PS. Can the as.data.frame calls be made redundant when mapping non-modelr functions to resamples, perhaps by adding a data_frame class to them?


Edit:

So I tried the advice here to get the call to augment to work, but that fails:

df_foo = df_foo %>% 
  crossv_kfold(k = 10) %>% 
  mutate(
    `RF (Model)` = map(
      .x = train, 
      .f = fit_rf
    ),
    `RF (Residuals)` = map2(
      .x = train, 
      .y = `RF (Model)`,
      ~ augment(x = .y, newdata = .x)
    )
  ) 

but this failed with an error: Error: augment doesn't know how to deal with data of class randomForest.formularandomForest.

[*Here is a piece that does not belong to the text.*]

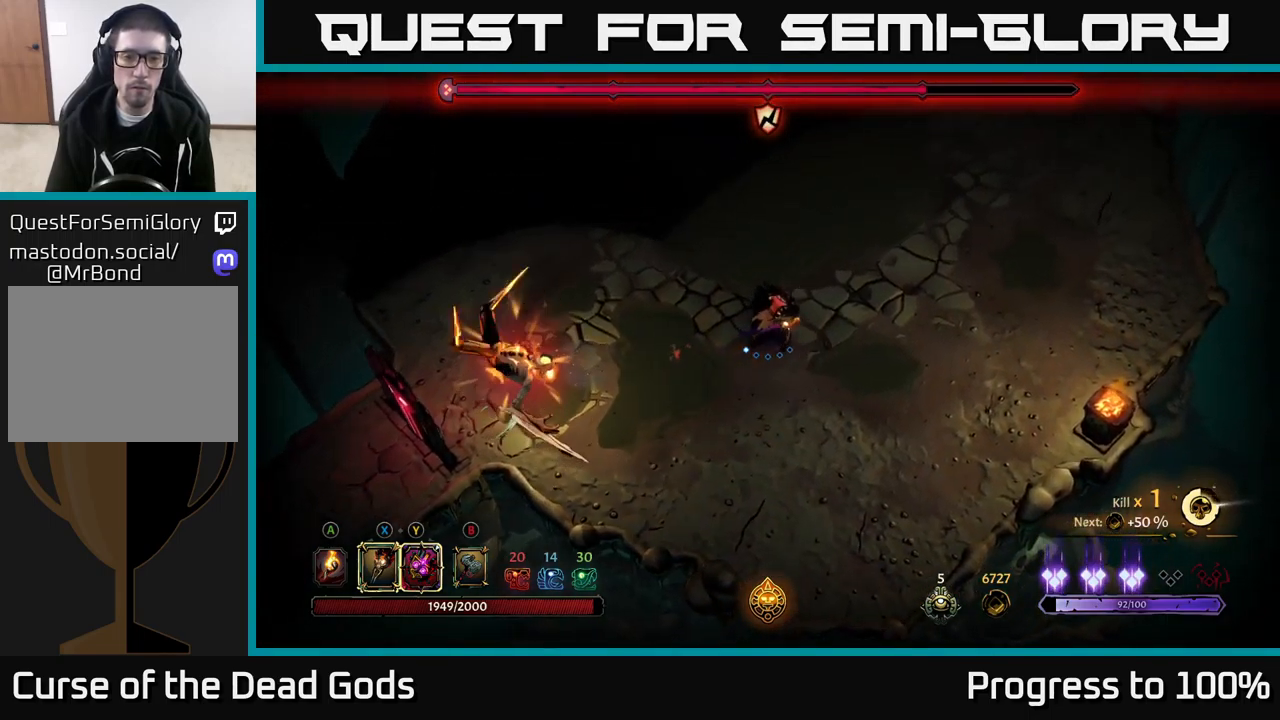
{"buttons": [], "left_stick": "center", "right_stick": "center", "events": []}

I tried the same approach using add_residuals:

df_foo = df_foo %>% 
  crossv_kfold(k = 10) %>% 
  mutate(
    `RF (Model)` = map(
      .x = train, 
      .f = fit_rf
    ),
    `RF (Residuals)` = map2(
      .x = train, 
      .y = `RF (Model)`,
      ~ add_residuals(data = .x, model = .y)
    )
  ) 

but that appears to have "failed gracefully" -- giving the resamples back.

hadley commented 6 years ago

You were just putting as.data.frame() in the wrong place

library(tidyverse)
library(modelr)
library(randomForest, warn.conflicts = FALSE)
#> Warning: package 'randomForest' was built under R version 3.4.4
#> randomForest 4.6-14
#> Type rfNews() to see new features/changes/bug fixes.

df <- data_frame(
  x1 = rnorm(500),
  x2 = rnorm(500),
  y = rnorm(500)
)
mods <- df %>% 
  crossv_kfold(k = 4) %>% 
  mutate(model = map(train, ~ randomForest(y ~ ., data = .x)))

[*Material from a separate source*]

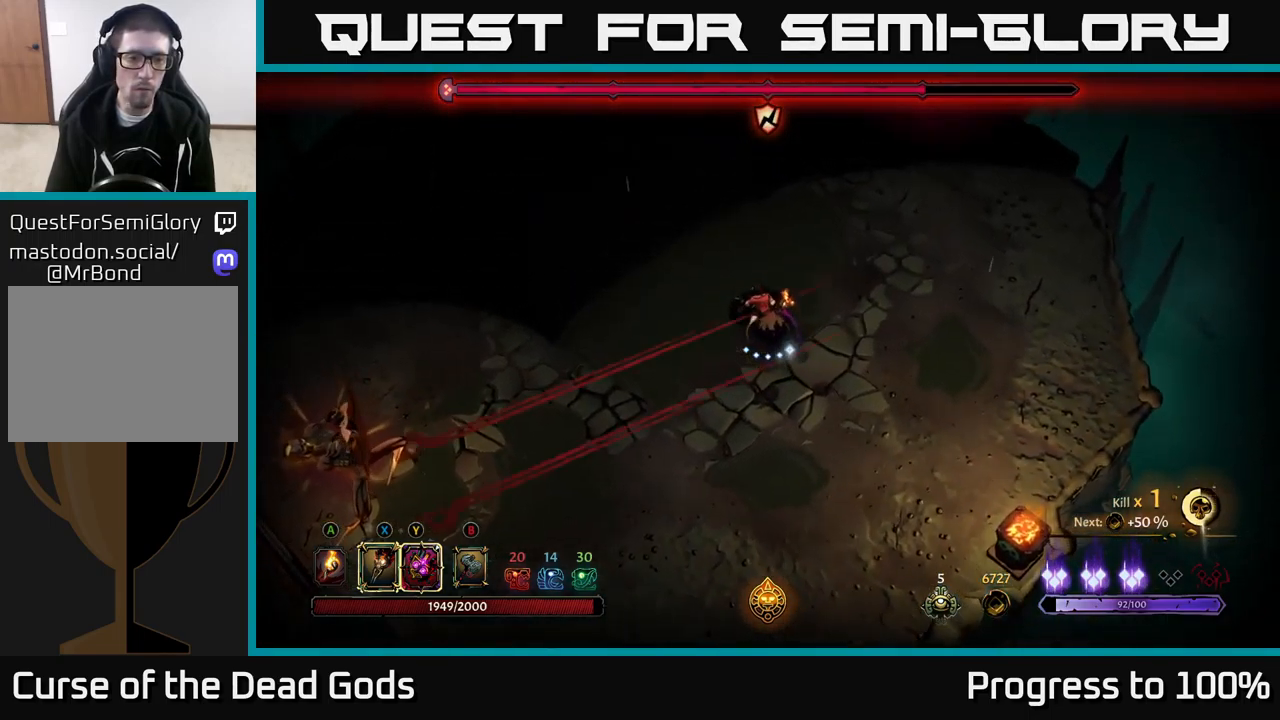
{"buttons": ["R2"], "left_stick": "down-left", "right_stick": "center", "events": [[350, "left_stick", "down-left"], [367, "R2", "down"]]}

mods %>% mutate(resid = map2(train, model, ~ add_residuals(as.data.frame(.x), .y)))
#> # A tibble: 4 x 5
#>   train          test           .id   model                      resid    
#>   <list>         <list>         <chr> <list>                     <list>   
#> 1 <S3: resample> <S3: resample> 1     <S3: randomForest.formula> <tibble …
#> 2 <S3: resample> <S3: resample> 2     <S3: randomForest.formula> <tibble …
#> 3 <S3: resample> <S3: resample> 3     <S3: randomForest.formula> <tibble …
#> 4 <S3: resample> <S3: resample> 4     <S3: randomForest.formula> <tibble …

Created on 2018-05-10 by the reprex package (v0.2.0).